Larimer is the co-founder of Steemit, Inc, being the primary architect of the Steem blockchain and cryptocurrency. He stepped down from his CTO position in March of last year. Larimer is also the CEO of a blockchain consulting company with his father. His latest venture, EOS, is the most ambitious of all his adventures.
While we know all about EOS’s CTO, let’s take a look at their CEO. Brendan Blumer is the CEO of Block.one, which is the company that is developing EOS.IO. In high-school, the Iowa native had his company, Gamcliff, acquired and he moved (fresh out of high school) to Hong Kong to run its operations. In 2016, he met Larimer, and they started working on Block.one.

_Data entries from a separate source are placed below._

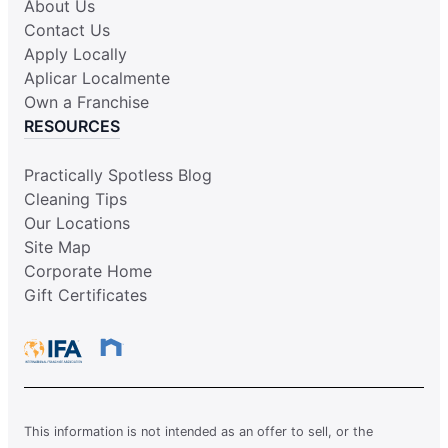
About Us
Contact Us
Apply Locally
Aplicar Localmente
Own a Franchise
RESOURCES
Practically Spotless Blog
Cleaning Tips
Our Locations
Site Map
Corporate Home
Gift Certificates
This information is not intended as an offer to sell, or the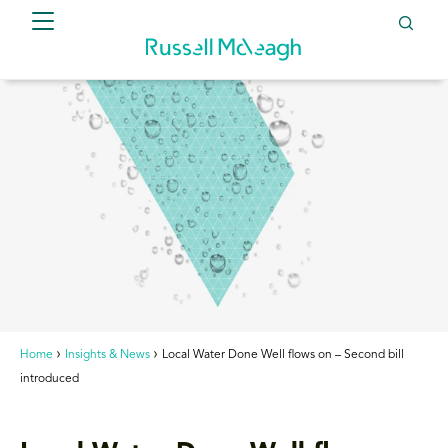
Home
Insights & News
Local Water Done Well flows on – Second bill
introduced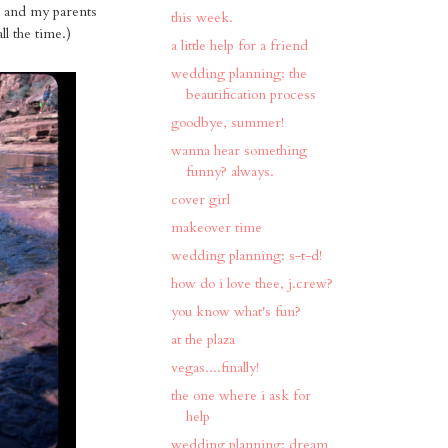
w, and my parents
this week.
ll the time.)
a little help for a friend
wedding planning: the
beautification process
goodbye, summer!
wanna hear something
funny? always.
cover girl
makeover time
wedding planning: s-t-d!
how do i love thee, j.crew?
you know what's fun?
at the plaza
vegas....finally!
the one where i ask for
help
wedding planning: dream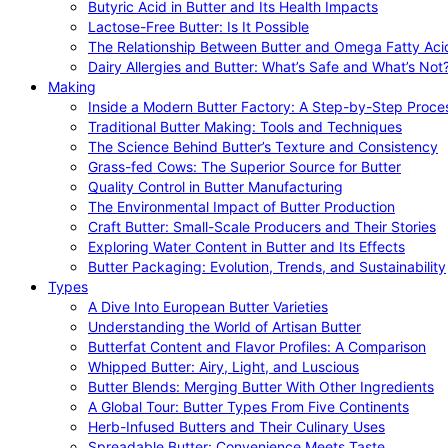
Butyric Acid in Butter and Its Health Impacts
Lactose-Free Butter: Is It Possible
The Relationship Between Butter and Omega Fatty Aci
Dairy Allergies and Butter: What’s Safe and What’s Not
Making
Inside a Modern Butter Factory: A Step-by-Step Proce
Traditional Butter Making: Tools and Techniques
The Science Behind Butter’s Texture and Consistency
Grass-fed Cows: The Superior Source for Butter
Quality Control in Butter Manufacturing
The Environmental Impact of Butter Production
Craft Butter: Small-Scale Producers and Their Stories
Exploring Water Content in Butter and Its Effects
Butter Packaging: Evolution, Trends, and Sustainability
Types
A Dive Into European Butter Varieties
Understanding the World of Artisan Butter
Butterfat Content and Flavor Profiles: A Comparison
Whipped Butter: Airy, Light, and Luscious
Butter Blends: Merging Butter With Other Ingredients
A Global Tour: Butter Types From Five Continents
Herb-Infused Butters and Their Culinary Uses
Spreadable Butter: Convenience Meets Taste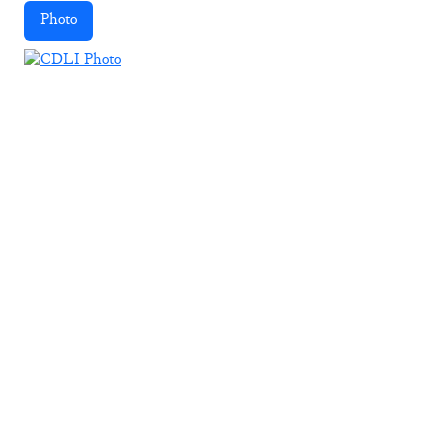
Photo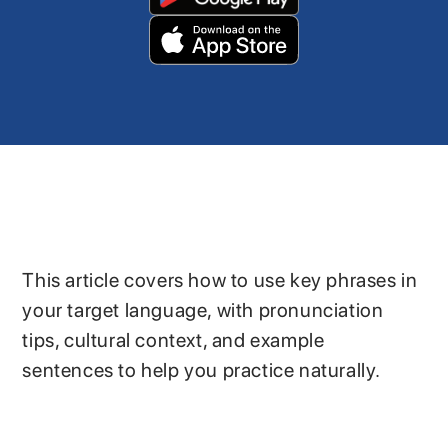
This article covers how to use key phrases in
your target language, with pronunciation
tips, cultural context, and example
sentences to help you practice naturally.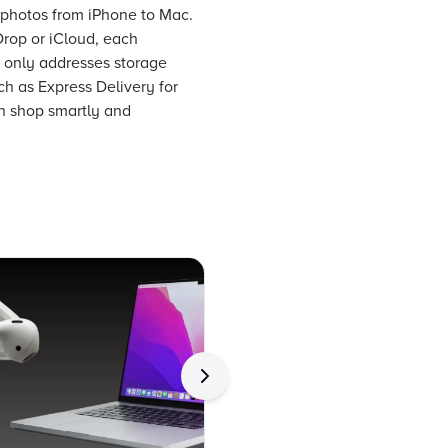
r photos from iPhone to Mac.
Drop or iCloud, each
t only addresses storage
ch as Express Delivery for
an shop smartly and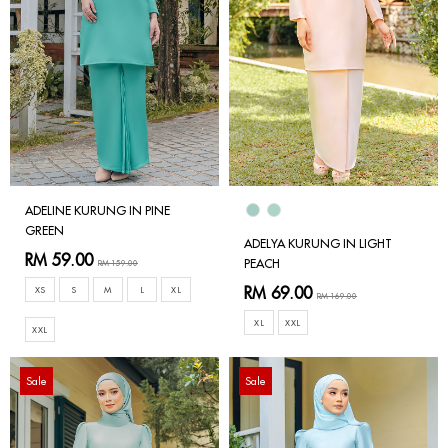
ADELINE KURUNG IN PINE
GREEN
ADELYA KURUNG IN LIGHT
RM 59.00
PEACH
RM 159.00
RM 69.00
XS
S
M
L
XL
RM 169.00
XL
XXL
XXL
Sale
Sale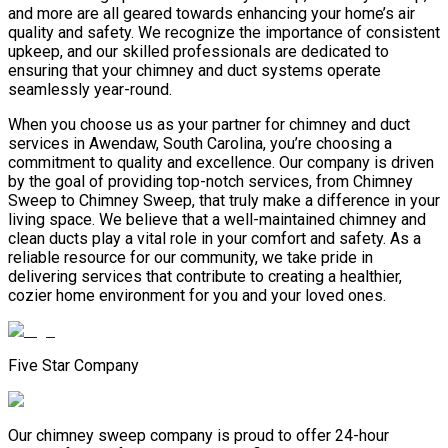
and more are all geared towards enhancing your home’s air
quality and safety. We recognize the importance of consistent
upkeep, and our skilled professionals are dedicated to
ensuring that your chimney and duct systems operate
seamlessly year-round.
When you choose us as your partner for chimney and duct
services in Awendaw, South Carolina, you’re choosing a
commitment to quality and excellence. Our company is driven
by the goal of providing top-notch services, from Chimney
Sweep to Chimney Sweep, that truly make a difference in your
living space. We believe that a well-maintained chimney and
clean ducts play a vital role in your comfort and safety. As a
reliable resource for our community, we take pride in
delivering services that contribute to creating a healthier,
cozier home environment for you and your loved ones.
Five Star Company
Our chimney sweep company is proud to offer 24-hour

The Cardano team prides itself on peer-reviewed research that influences and guides the project. Cardano uses Haskell, a programming language with a high degree of fault tolerance. Cardano is a smart contract platform, similar to Ethereum, which focuses a great deal on security. Not to get into its intricacies too much, you can view a very detailed and explanatory video by Hoskinson below.
EOS has been called a “lofty goal,” and some individuals within the community have taken the “I’ll believe it when I see it” approach to it. However, the EOS team seek to build a platform similar to Ethereum, for decentralized applications (dApps) but it’s set to be free and is said to do millions of transactions a second. Smart Contracts on the EOS platform will be built using the programming language C++. Again, without going into deep specifics, you can view a video of Larimer explaining EOS in greater detail below.

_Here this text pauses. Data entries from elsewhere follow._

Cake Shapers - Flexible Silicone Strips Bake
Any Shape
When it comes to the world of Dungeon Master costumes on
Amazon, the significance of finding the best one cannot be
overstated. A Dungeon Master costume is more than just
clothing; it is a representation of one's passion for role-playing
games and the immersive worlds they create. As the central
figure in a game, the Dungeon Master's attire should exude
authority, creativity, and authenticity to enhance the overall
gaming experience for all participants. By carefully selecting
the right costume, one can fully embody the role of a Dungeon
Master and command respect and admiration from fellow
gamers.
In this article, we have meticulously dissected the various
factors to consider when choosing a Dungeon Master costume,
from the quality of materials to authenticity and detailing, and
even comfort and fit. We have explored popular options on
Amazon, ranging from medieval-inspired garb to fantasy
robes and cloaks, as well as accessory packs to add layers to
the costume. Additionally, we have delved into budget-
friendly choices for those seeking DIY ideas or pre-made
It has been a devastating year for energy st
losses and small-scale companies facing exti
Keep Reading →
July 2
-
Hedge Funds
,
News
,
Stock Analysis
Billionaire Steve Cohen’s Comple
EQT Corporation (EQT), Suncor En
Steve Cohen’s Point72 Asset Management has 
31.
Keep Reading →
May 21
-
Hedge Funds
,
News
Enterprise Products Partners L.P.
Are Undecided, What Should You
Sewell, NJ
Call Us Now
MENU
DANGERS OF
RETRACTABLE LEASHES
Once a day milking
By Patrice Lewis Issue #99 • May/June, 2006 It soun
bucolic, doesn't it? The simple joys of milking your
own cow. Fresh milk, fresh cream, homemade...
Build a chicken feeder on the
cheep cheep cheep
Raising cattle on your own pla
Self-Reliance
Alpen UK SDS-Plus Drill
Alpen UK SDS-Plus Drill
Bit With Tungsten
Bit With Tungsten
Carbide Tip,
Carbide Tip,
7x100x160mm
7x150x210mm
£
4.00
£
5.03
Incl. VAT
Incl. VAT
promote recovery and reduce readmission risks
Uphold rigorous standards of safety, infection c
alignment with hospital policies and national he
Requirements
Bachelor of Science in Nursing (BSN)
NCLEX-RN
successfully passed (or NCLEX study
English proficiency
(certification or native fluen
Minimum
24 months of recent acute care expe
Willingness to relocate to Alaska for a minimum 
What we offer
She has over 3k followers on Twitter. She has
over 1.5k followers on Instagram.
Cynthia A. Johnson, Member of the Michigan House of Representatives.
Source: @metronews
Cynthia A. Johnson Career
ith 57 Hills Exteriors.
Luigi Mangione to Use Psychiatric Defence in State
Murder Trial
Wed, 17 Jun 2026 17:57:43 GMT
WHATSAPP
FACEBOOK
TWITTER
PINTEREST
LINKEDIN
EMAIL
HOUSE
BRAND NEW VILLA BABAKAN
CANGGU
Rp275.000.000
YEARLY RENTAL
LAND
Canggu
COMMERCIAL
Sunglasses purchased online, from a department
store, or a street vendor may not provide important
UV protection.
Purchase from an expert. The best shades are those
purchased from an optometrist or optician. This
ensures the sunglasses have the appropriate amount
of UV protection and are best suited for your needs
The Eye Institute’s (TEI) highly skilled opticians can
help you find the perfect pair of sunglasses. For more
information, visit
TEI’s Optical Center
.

The pair has a history, launching BitShares a few years ago but it seems things have gone south between the two – or at least the media believes so. Recently, Larimer posted a peer review article on Steemit of Cardano’s consensus algorithm, Ouroboros, claiming that it was slow and a copy of the DPoS that he created.
Hoskinson shot back via Telegram saying:
“That’s Dan Larimer doing what Dan Larimer does best * Claiming he invented everything and everything else is junk…From that point, it’s a game of taking unrealistic assumptions and gradually making them practical and performant *, And this is what we have been doing for a year-and-a-half * In an extremely systematic way * As can be demonstrated by all the revisions that we’ve pushed to ePrint… it’s just extraordinary to me how people can be so profoundly naive about the process upon which one has to follow to ensure a protocol is properly designed * This is not a subjective process * This is a well-understood process which has given us modern cryptography * There are standards and benchmarks you have to adhere to.”

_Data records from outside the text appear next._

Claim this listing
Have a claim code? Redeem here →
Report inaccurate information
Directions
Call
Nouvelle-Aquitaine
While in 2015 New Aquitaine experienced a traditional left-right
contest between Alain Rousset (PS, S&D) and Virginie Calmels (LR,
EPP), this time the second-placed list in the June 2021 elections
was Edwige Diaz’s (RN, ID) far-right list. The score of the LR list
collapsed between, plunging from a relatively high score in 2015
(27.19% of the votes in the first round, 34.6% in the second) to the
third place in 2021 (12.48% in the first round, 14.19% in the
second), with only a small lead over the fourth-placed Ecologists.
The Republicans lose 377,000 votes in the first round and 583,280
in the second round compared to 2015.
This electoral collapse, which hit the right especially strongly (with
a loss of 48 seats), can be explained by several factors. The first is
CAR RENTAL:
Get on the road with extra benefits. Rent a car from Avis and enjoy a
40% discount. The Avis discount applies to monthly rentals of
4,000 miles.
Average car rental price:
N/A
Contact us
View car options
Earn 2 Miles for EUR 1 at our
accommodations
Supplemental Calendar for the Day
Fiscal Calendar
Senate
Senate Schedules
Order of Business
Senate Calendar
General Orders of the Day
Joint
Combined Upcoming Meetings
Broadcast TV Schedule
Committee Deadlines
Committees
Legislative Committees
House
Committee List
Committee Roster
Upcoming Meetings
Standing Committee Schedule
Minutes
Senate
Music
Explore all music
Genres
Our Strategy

It didn’t stop there, Larimer shot back with these two comics and another Steemit post.
Everyone loves a little drama – am I right?
Cardano launched its SL main net back in September of 2017, but it is the very first step for Cardano. You can view the team’s roadmap in its full detail and current progress here.
EOS just launched its test net. You can view their technical whitepaper via Github here.
I refuse to compare prices of the cryptocurrency, as these projects are in their infancy stages and will not be close to full completion for years. They both have distinct differences between them, with solid teams able to implement the goals they seek to accomplish.
I, myself, appreciate the peer-reviewed aspect of Cardano and the transparency of its detailed roadmap. Still, both projects lead the new generation of emerging blockchains and could very well take over top dogs Bitcoin and Ethereum shortly.